Tarefas escritas
(A) Responda a estas perguntas sobre o comentário litúrgico:
(i) De que livro foi tirada a primeira leitura?
(ii) Para onde foram levados cativos os que não morreram à espada?
(iii) Que tema já tinha sido comentado no domingo anterior?
(B) Copie os registros desde o começo até a linha que contém "scientific name: Leonurus quinquelobatus", inclusive, trocando "phylum" por "filo" sem mudar mais nada. Deixe as imagens de fora.

== Trecho do texto

COMENTÁRIO LITÚRGICO – 4º DOMINGO DA QUARESMA – DIVES IN MISERICORDIA (RICO EM MISERICÓRDIA) – 18.03.2012
A liturgia do 4º
domingo da quaresma traz como tema das leituras o conhecido mote
paulino “dives in misericórdia” = o Senhor é rico em
misericórdia.
Vemos, na primeira
leitura retirada do livro de Paralipômenos ou Crônicas, que o povo
todo (tanto os chefes como os subordinados) foi infiel a Javeh e O
substituiu pelos ídolos das nações pagãs, profanando o sagrado
templo, por isso, o castigo foi também tremendo: aqueles que não
foram mortos à espada pelo exército de Nabucodonosor, foram levados
cativos para a Babilônia. Aparece novamente aqui a temática da
idolatria, que foi comentada do domingo anterior, e desta vez fica
mais clara ainda que a ira de Javeh não é propriamente quanto à
confecção de esculturas ou imagens, mas sim com o fato de que o
povo passa a adorar essas imagens, em vez de adorar o próprio Javeh.
Daí a proibição de fazer qualquer escultura, por causa do risco de
que sejam transformadas em objeto de adoração e assim o povo venha
a se afastar de Javeh e voltar-se para as esculturas que eles mesmos
fizeram. Mas este tema é tratado apenas 'en passant', porque já foi
abordado antes. Aqui o foco se desloca para a misericórdia divina
com o povo, mesmo tendo sido ele infiel e idólatra.

====
== Registros da tarefa

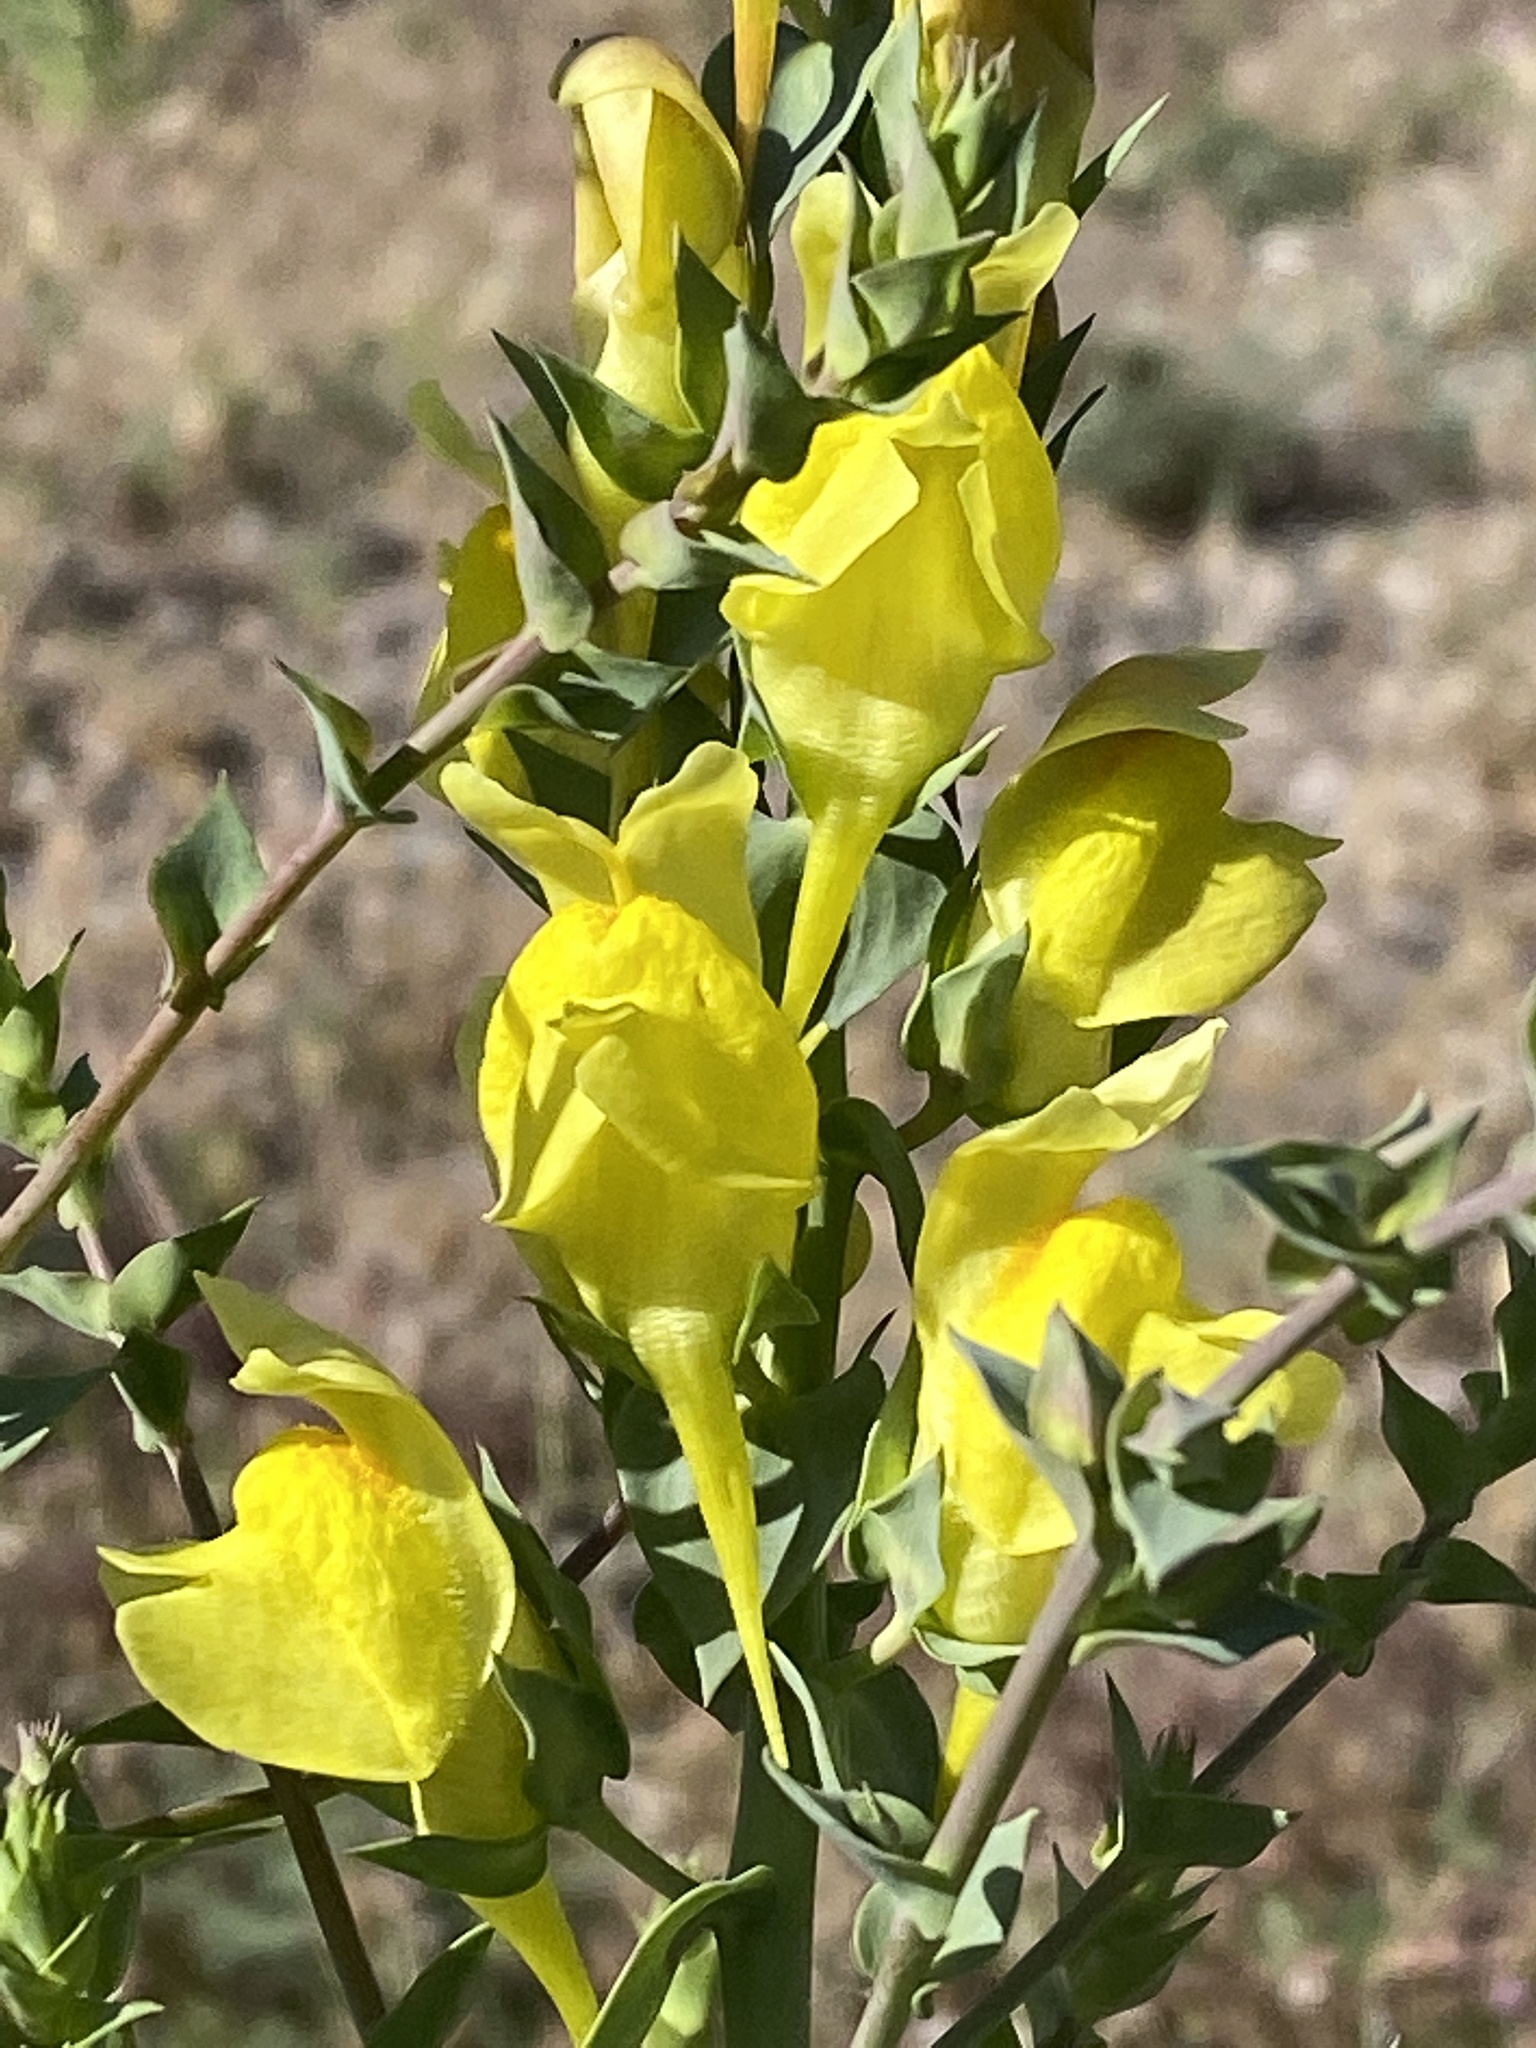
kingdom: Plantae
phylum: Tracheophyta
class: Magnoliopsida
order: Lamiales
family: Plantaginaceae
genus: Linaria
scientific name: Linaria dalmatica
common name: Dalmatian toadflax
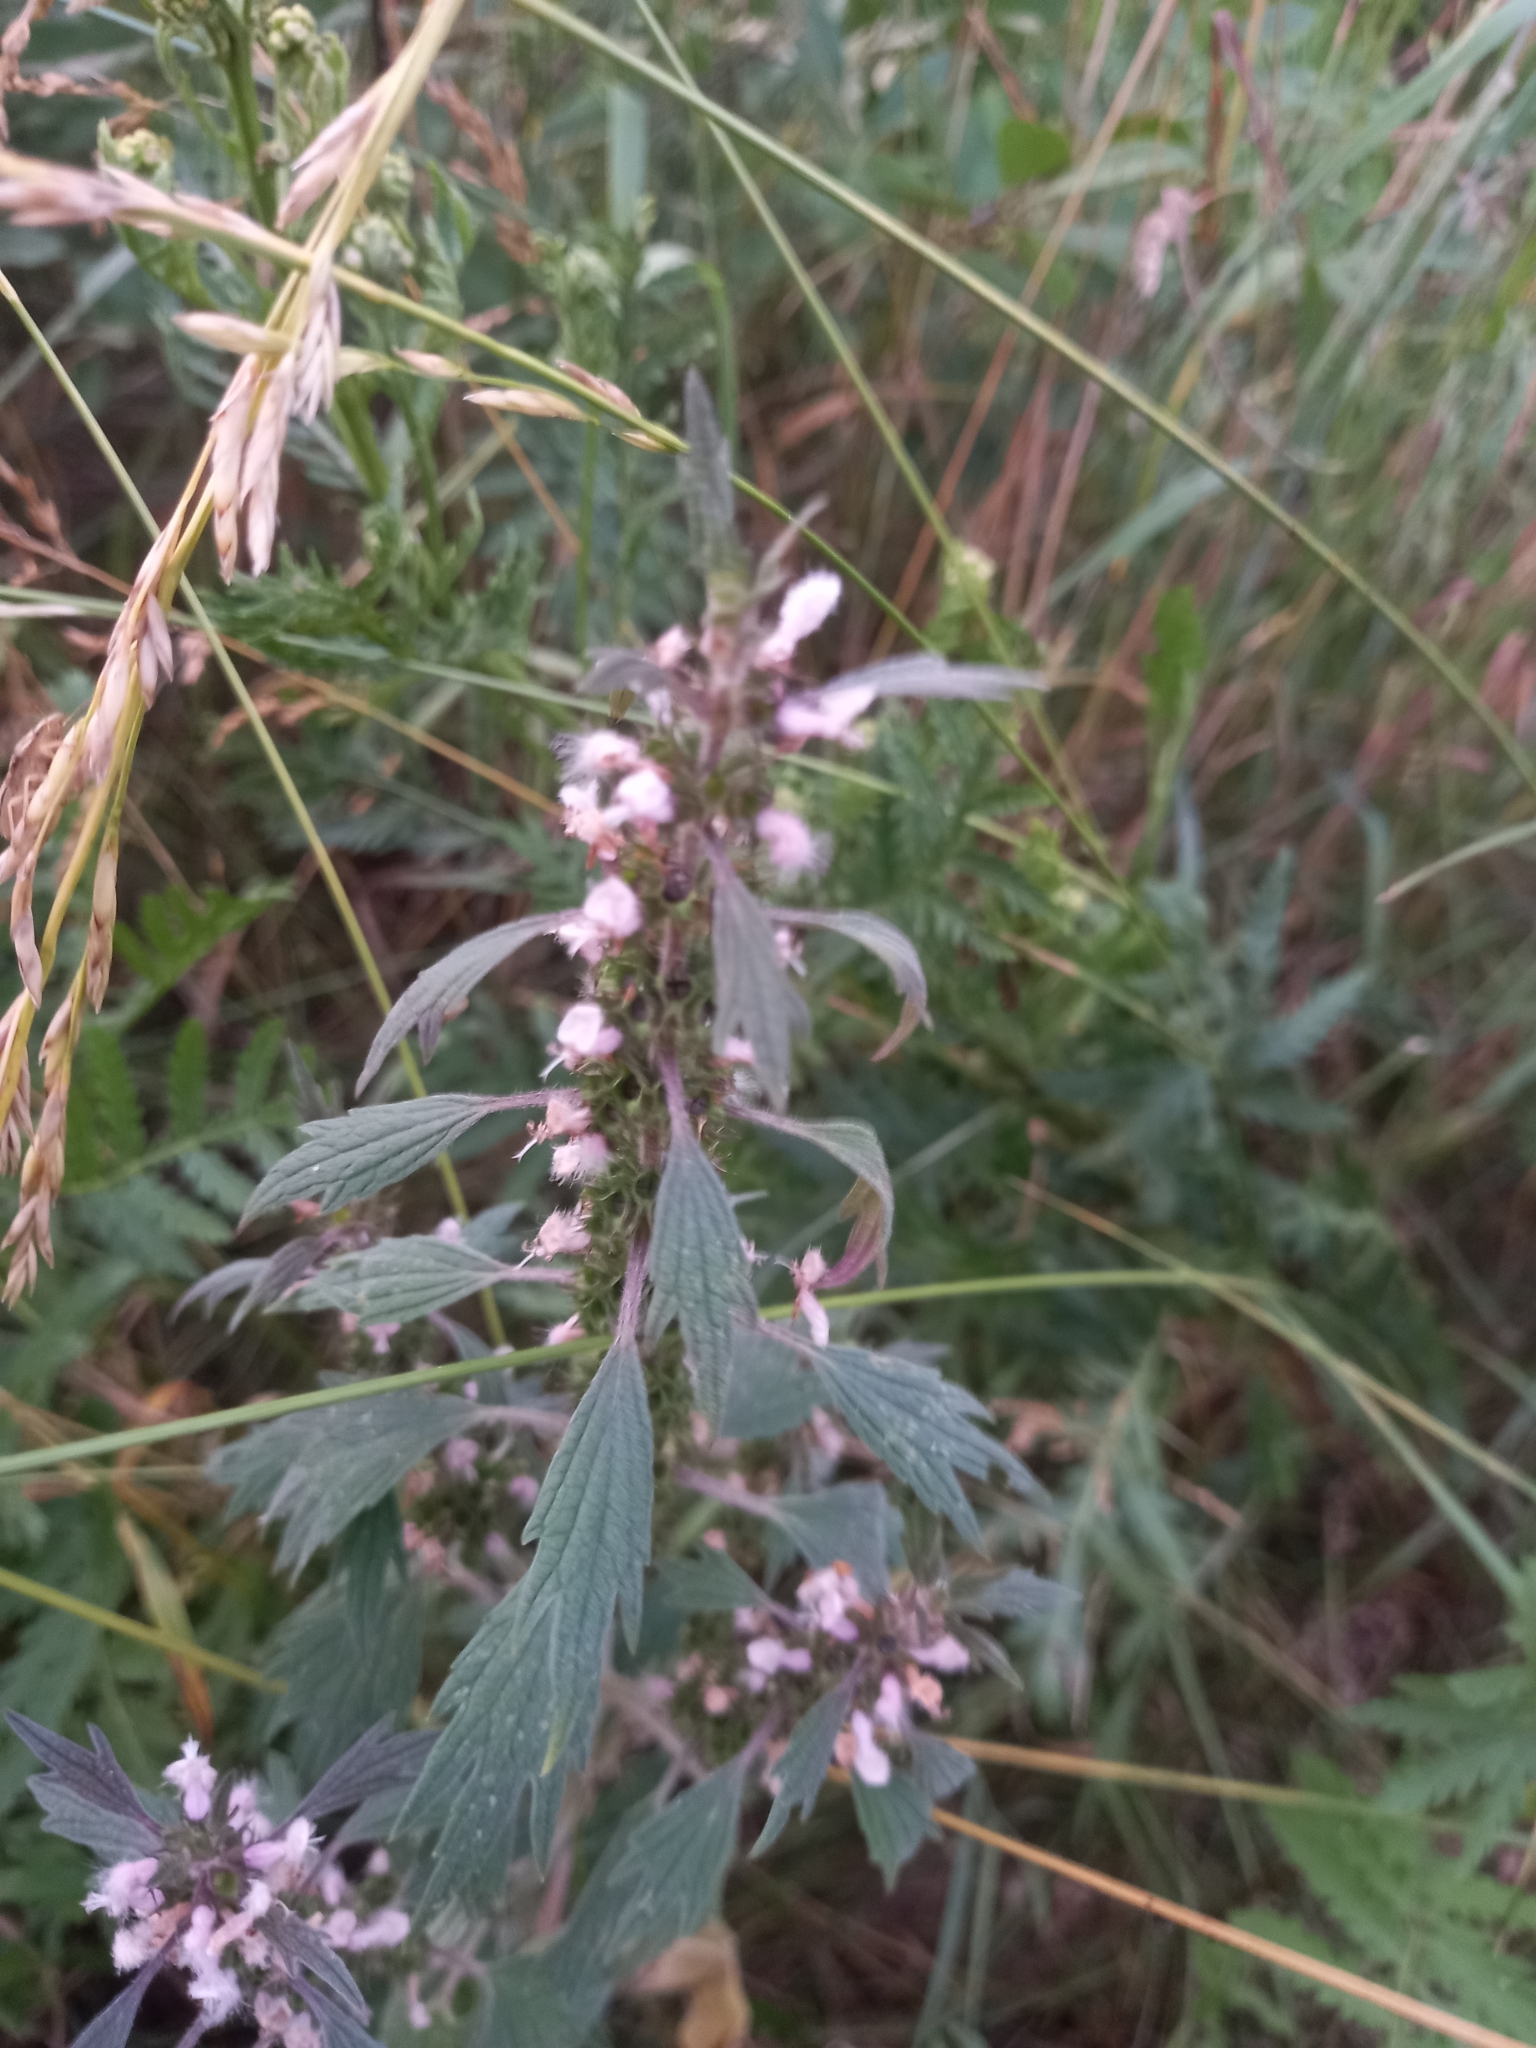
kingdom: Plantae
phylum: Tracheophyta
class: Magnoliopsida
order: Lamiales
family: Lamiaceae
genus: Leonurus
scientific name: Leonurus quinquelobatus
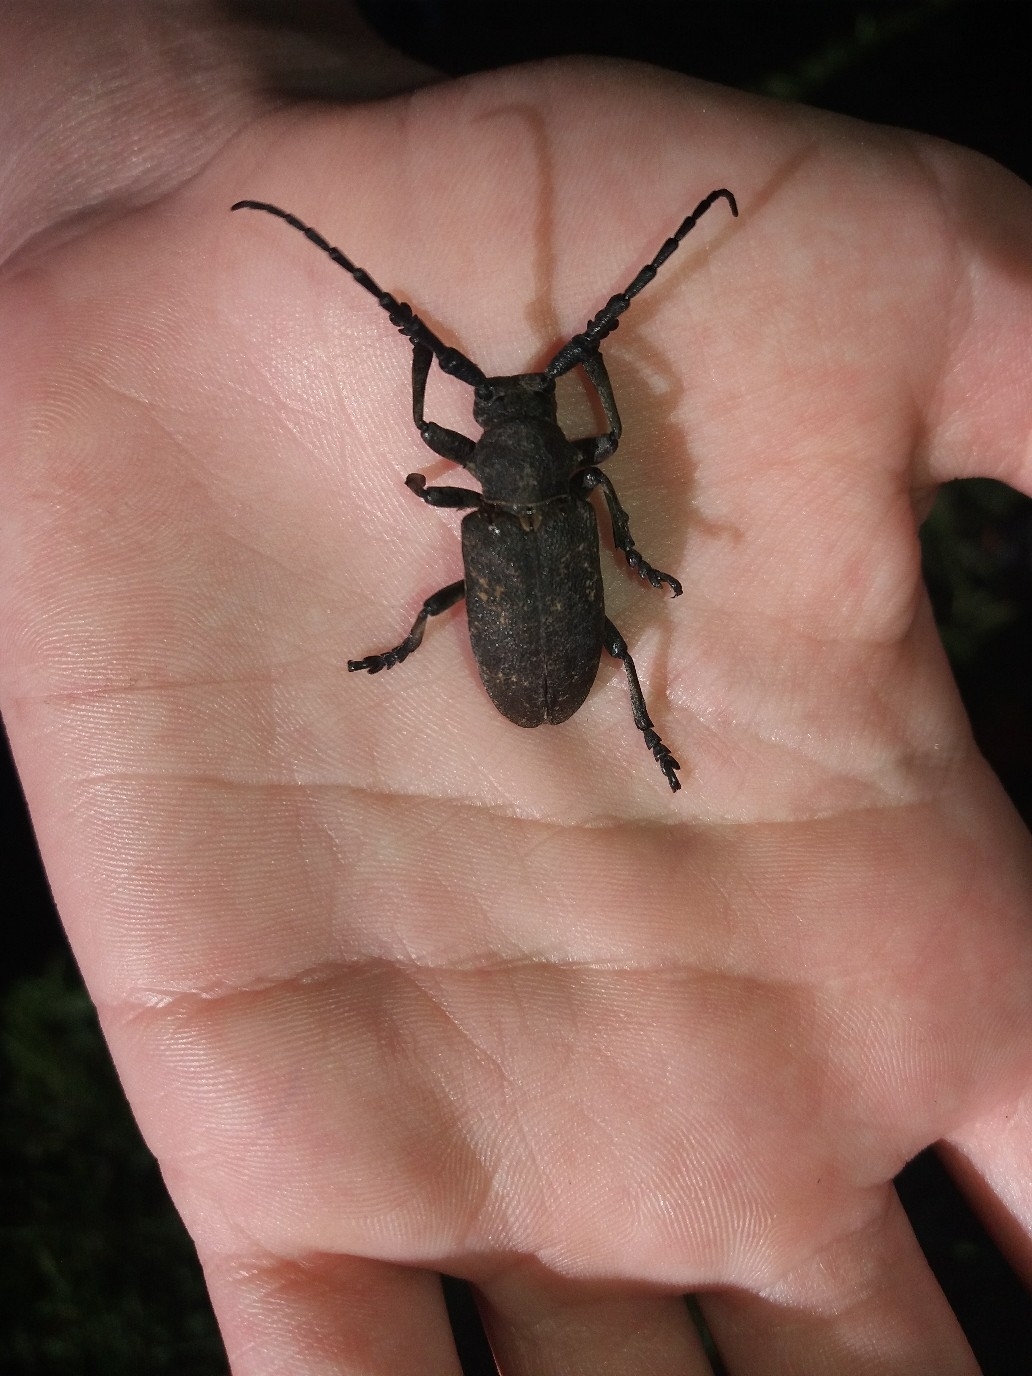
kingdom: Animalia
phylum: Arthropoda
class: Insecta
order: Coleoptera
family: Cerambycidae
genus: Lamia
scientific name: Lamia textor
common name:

====

Lista de respostas
(A)
(i) Do livro de Paralipômenos ou Crônicas.
(ii) Para a Babilônia.
(iii) A idolatria.

(B)
kingdom: Plantae
filo: Tracheophyta
class: Magnoliopsida
order: Lamiales
family: Plantaginaceae
genus: Linaria
scientific name: Linaria dalmatica
common name: Dalmatian toadflax
kingdom: Plantae
filo: Tracheophyta
class: Magnoliopsida
order: Lamiales
family: Lamiaceae
genus: Leonurus
scientific name: Leonurus quinquelobatus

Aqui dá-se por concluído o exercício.